A Snapshot seminar hosted by the School of Physiology, Pharmacology and Neuroscience
Abstract: Impairments of gait and balance are amongst the most incapacitating and least well-understood symptoms of Parkinson's disease (PD). Well-established neuromodulation therapies for PD, which are highly effective for the treatment of upper-limb motor signs, often exhibit modest results to alleviate gait deficits. This discrepancy is presumably due to the divergence in the nature and dynamics of the circuits that control leg versus upper limb movements. To date, the brain signatures underlying leg motor function and dysfunction, their involvement in leg muscle recruitment and force modulation across locomotor activities, and their utility to help refine therapies remains unclear. Similarly, the impact of combining brain and spinal neuromodulation therapies to specifically address locomotor deficits remains controversial.
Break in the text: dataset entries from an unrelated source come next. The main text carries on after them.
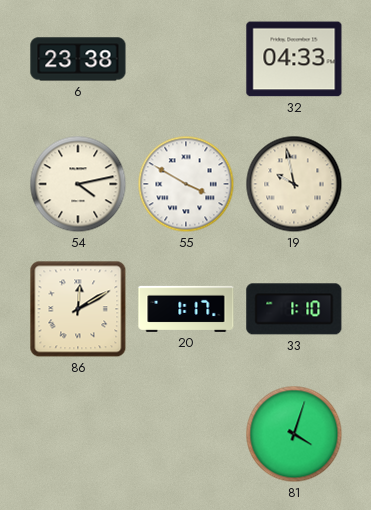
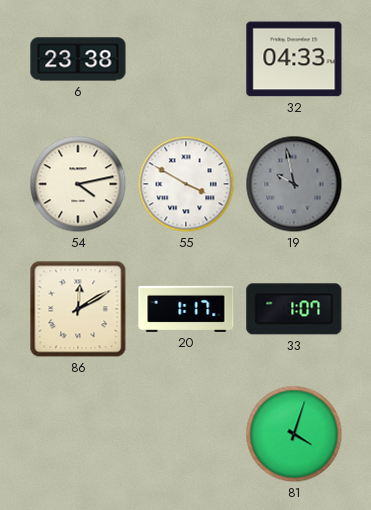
19 dial: cream -> grey
33: 1:10 -> 1:07
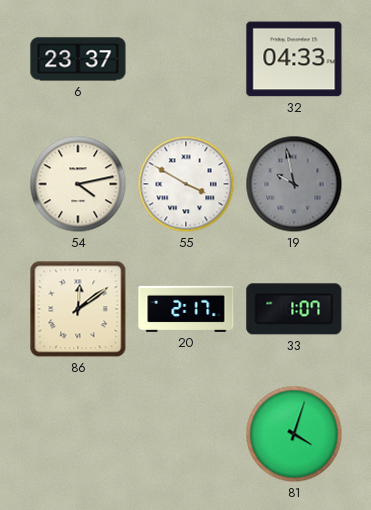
6: 23:38 -> 23:37
86: 12:10 -> 12:09
20: 1:17 -> 2:17
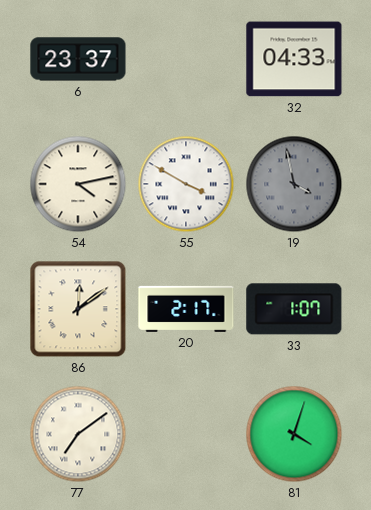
19: 9:58 -> 3:58
77: none -> 7:09
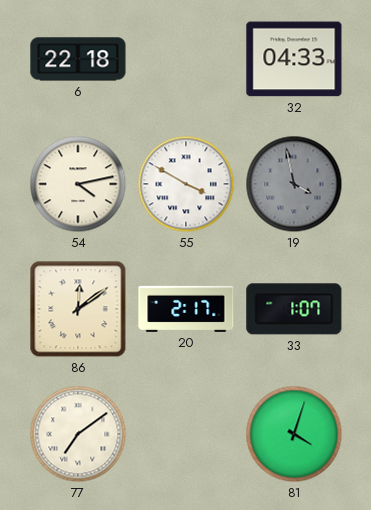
6: 23:37 -> 22:18
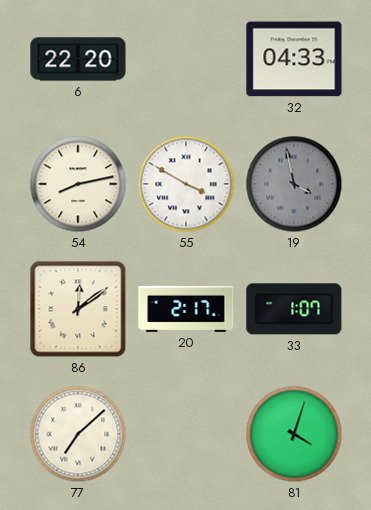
6: 22:18 -> 22:20
54: 4:13 -> 8:13
77: 7:09 -> 7:08
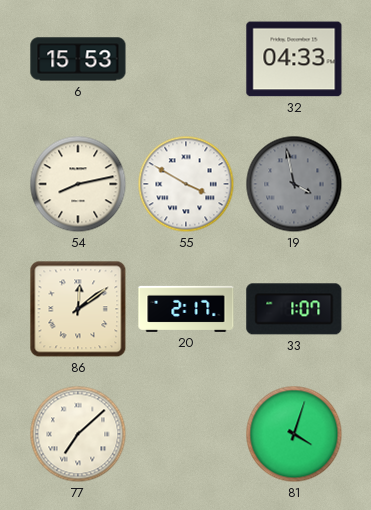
6: 22:20 -> 15:53
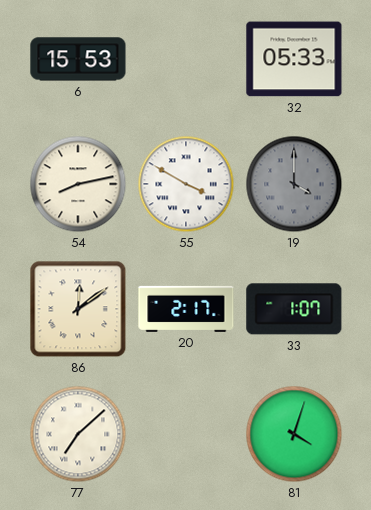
32: 04:33 -> 05:33
19: 3:58 -> 4:00
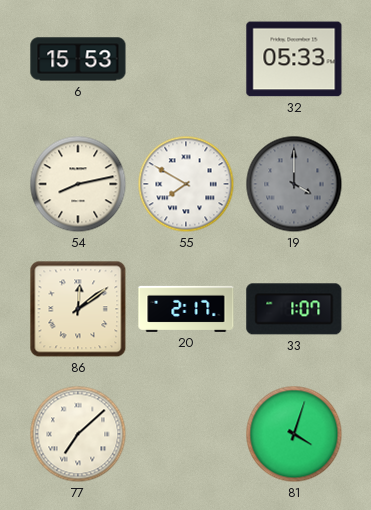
55: 3:50 -> 7:50
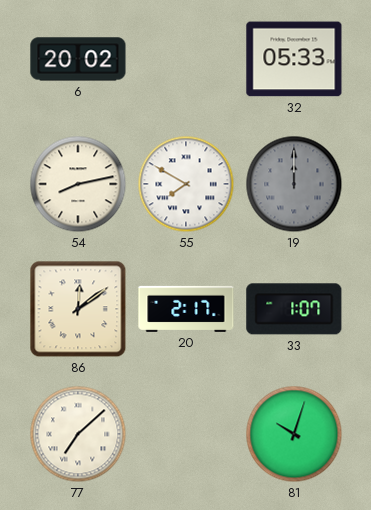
6: 15:53 -> 20:02
19: 4:00 -> 12:00
81: 4:03 -> 10:03
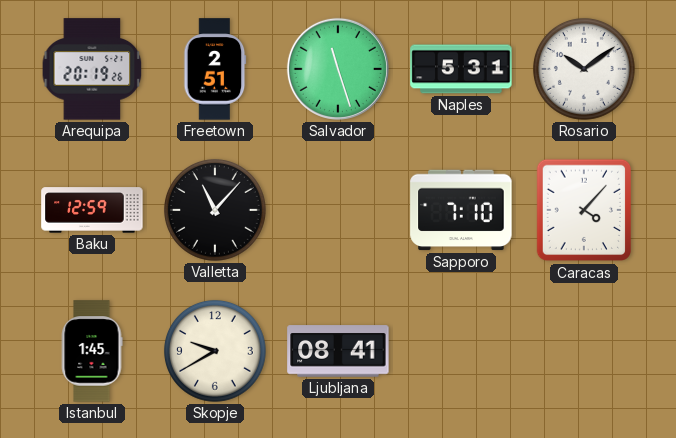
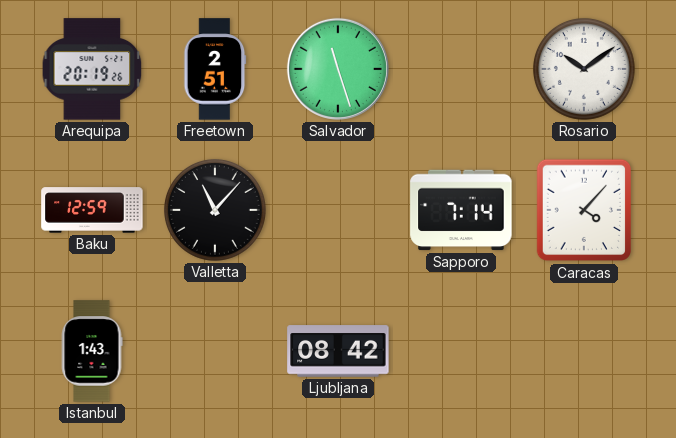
Naples: 5:31 -> none
Sapporo: 7:10 -> 7:14
Istanbul: 1:45 -> 1:43
Skopje: 9:40 -> none
Ljubljana: 08:41 -> 08:42
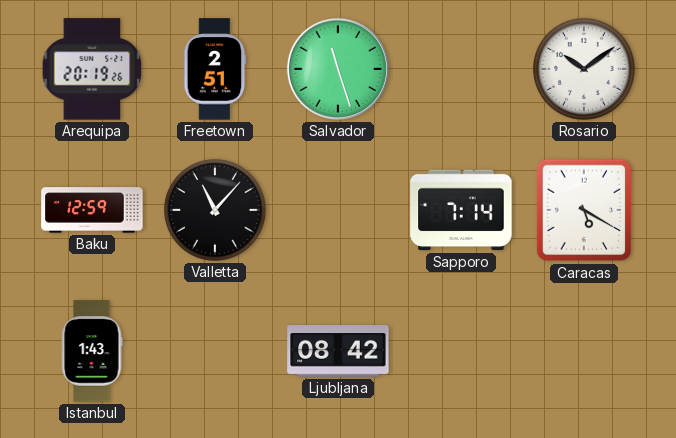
Caracas: 4:07 -> 5:20
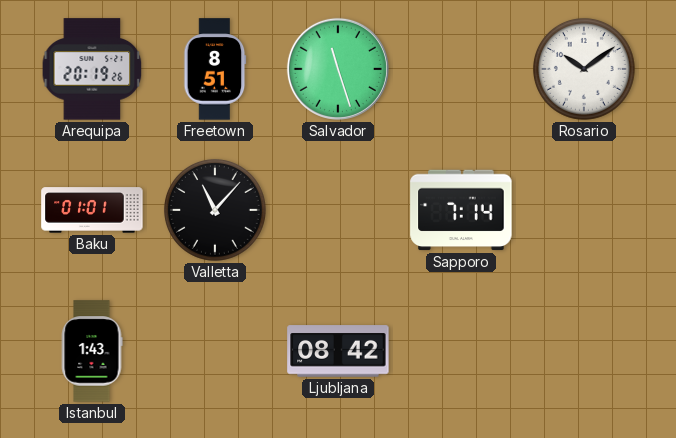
Freetown: 2:51 -> 8:51
Baku: 12:59 -> 01:01
Caracas: 5:20 -> none
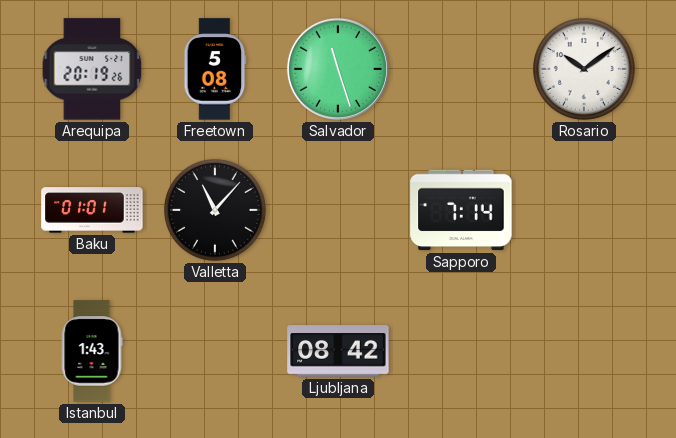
Freetown: 8:51 -> 5:08
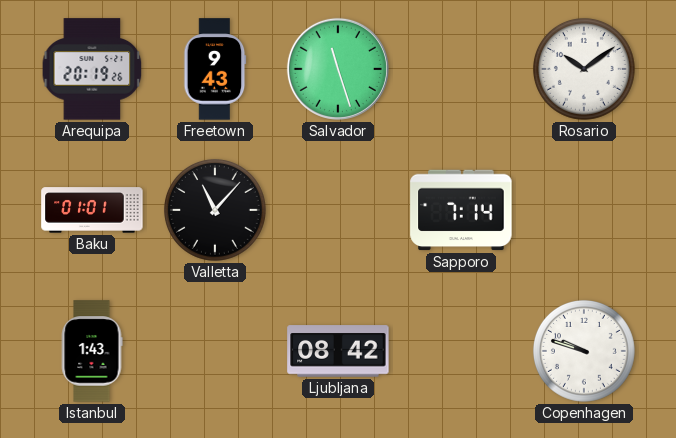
Freetown: 5:08 -> 9:43
Copenhagen: none -> 9:48
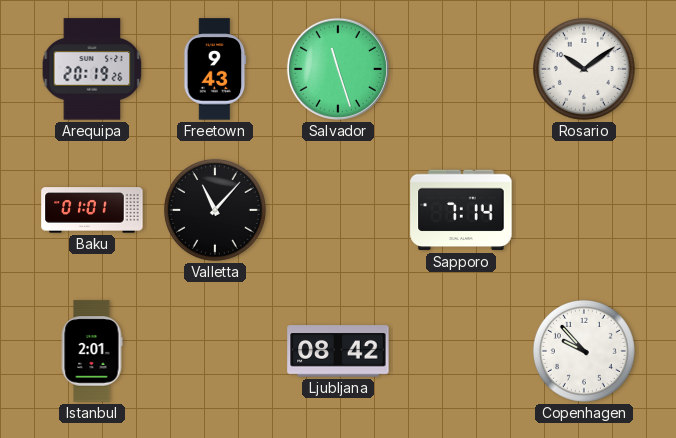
Istanbul: 1:43 -> 2:01
Copenhagen: 9:48 -> 9:53
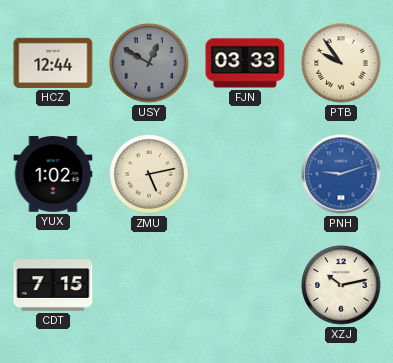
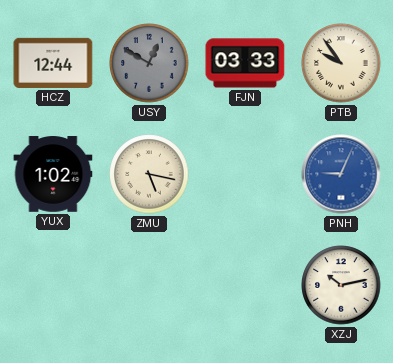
ZMU: 5:13 -> 5:17
PNH: 9:12 -> 9:04
CDT: 7:15 -> none
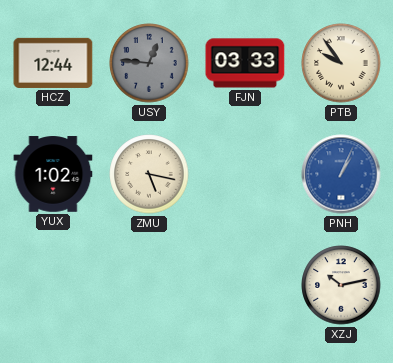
USY: 12:50 -> 12:46
PNH: 9:04 -> 1:04
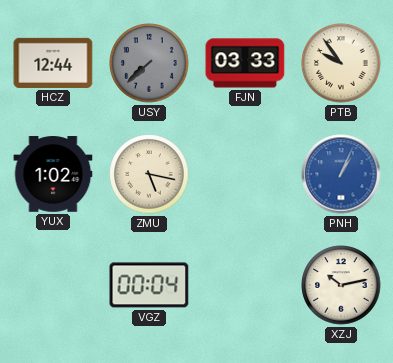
USY: 12:46 -> 7:38
VGZ: none -> 00:04
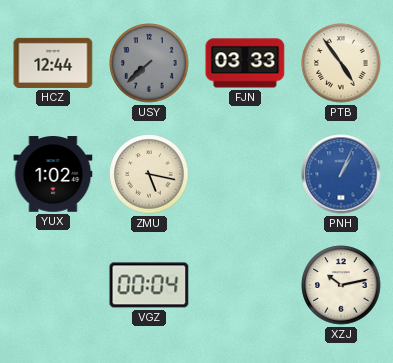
PTB: 9:54 -> 4:54
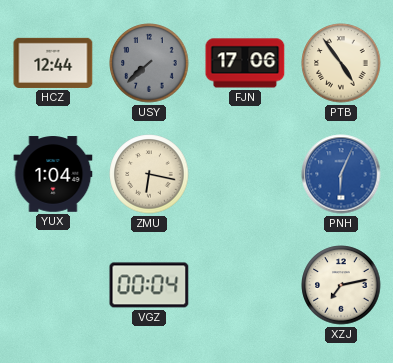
FJN: 03:33 -> 17:06
YUX: 1:02 -> 1:04
ZMU: 5:17 -> 6:17
PNH: 1:04 -> 6:04
XZJ: 10:13 -> 7:13
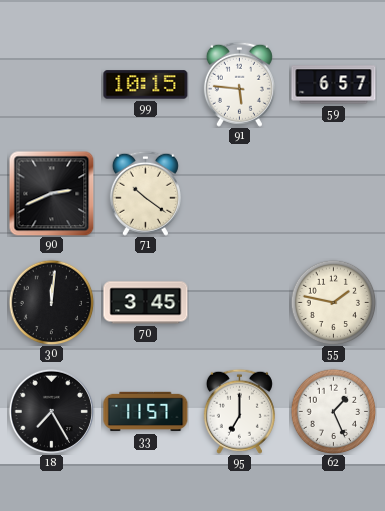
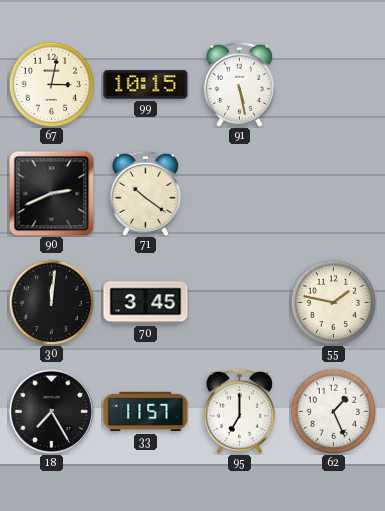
67: none -> 3:02
91: 5:46 -> 5:28
59: 6:57 -> none
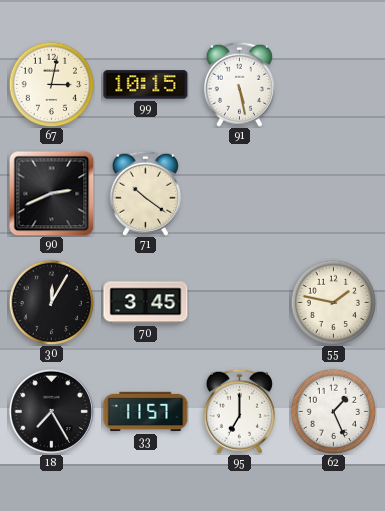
30: 12:01 -> 12:05
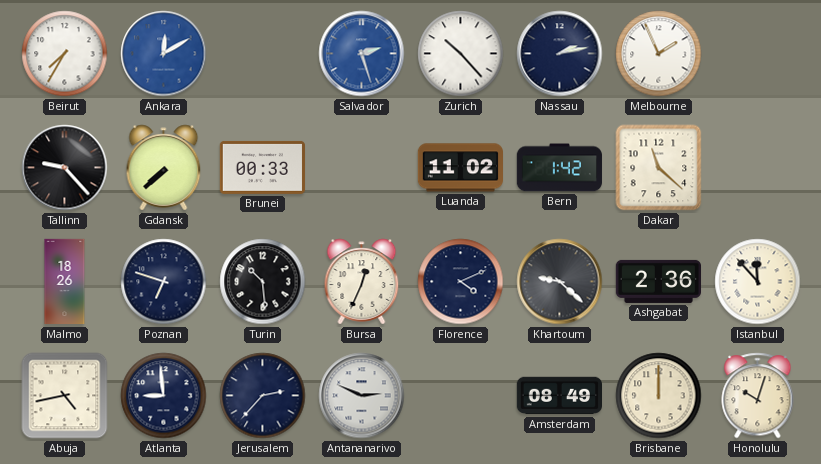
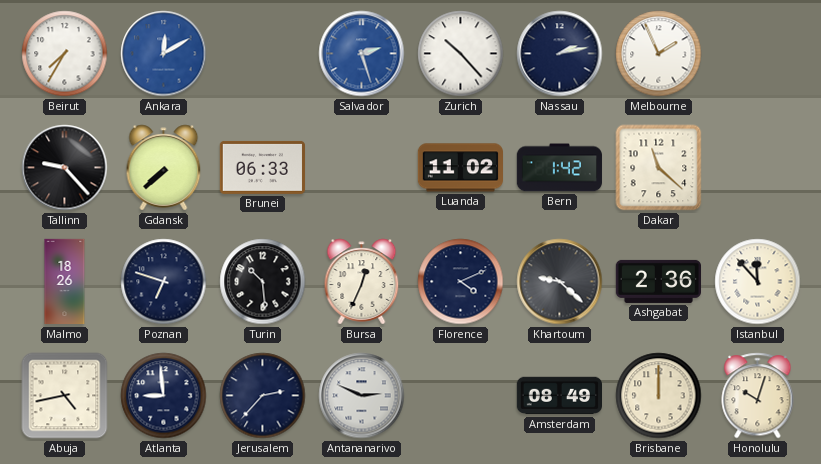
Brunei: 00:33 -> 06:33
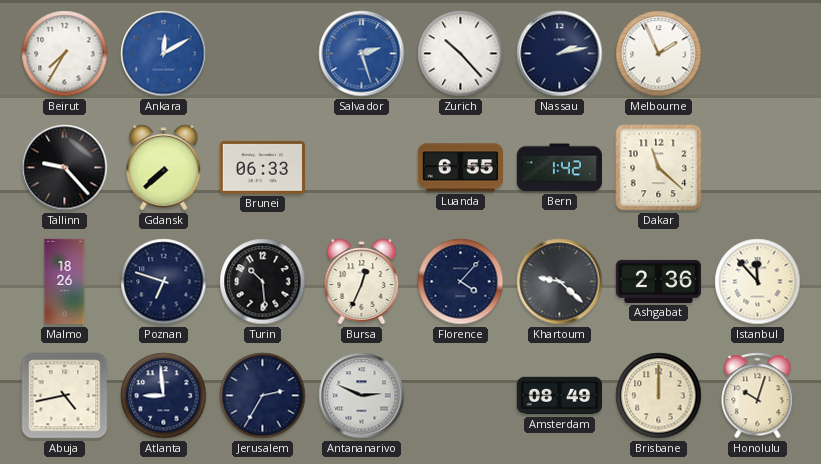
Luanda: 11:02 -> 6:55
Florence: 4:11 -> 4:07
Jerusalem: 2:37 -> 2:35
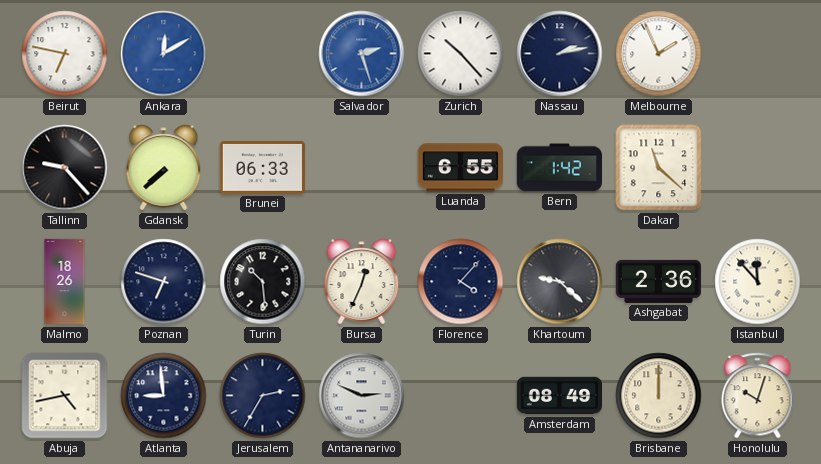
Beirut: 7:35 -> 6:47
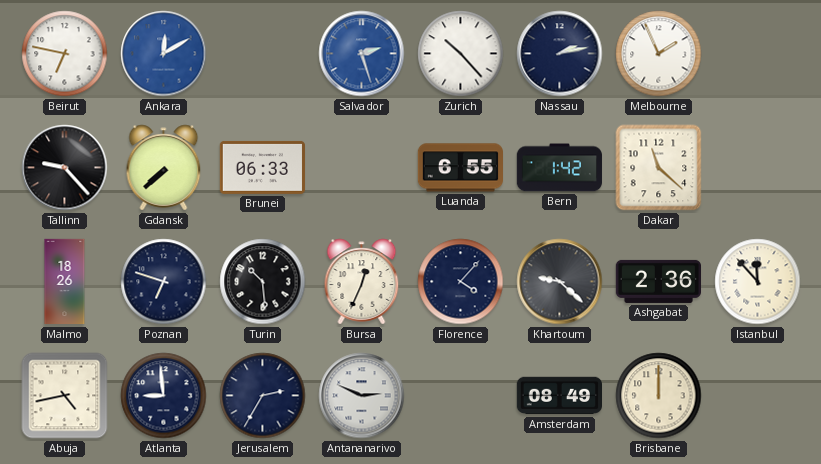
Honolulu: 10:03 -> none
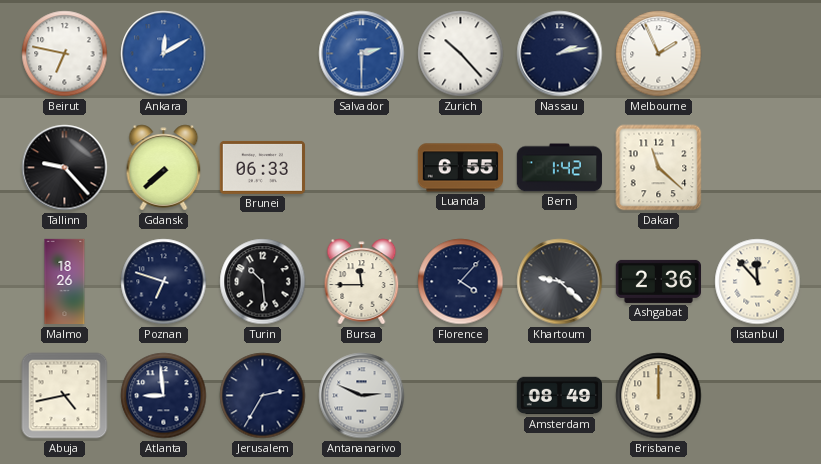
Salvador: 2:27 -> 2:30
Bursa: 12:34 -> 11:45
In this talk, I will present results on these two questions: First, we aimed to identify the neural correlates of leg force modulation from local field potentials recorded from deep brain stimulation electrodes implanted in the subthalamic nucleus of patients with PD, and to leverage this framework to develop decoding algorithms able to automatically predict leg force intention in real-time. Second, we employed brain-decoded intention to trigger and control spinal cord neuromodulation therapies during unconstrained movements in non-human primate model of PD. These combined results confirm the capacity to leverage brain signals to decode force production and leg motor intention in real-time, and to further exploit them to provide personalised therapies of brain and spinal cord to address gait deficits.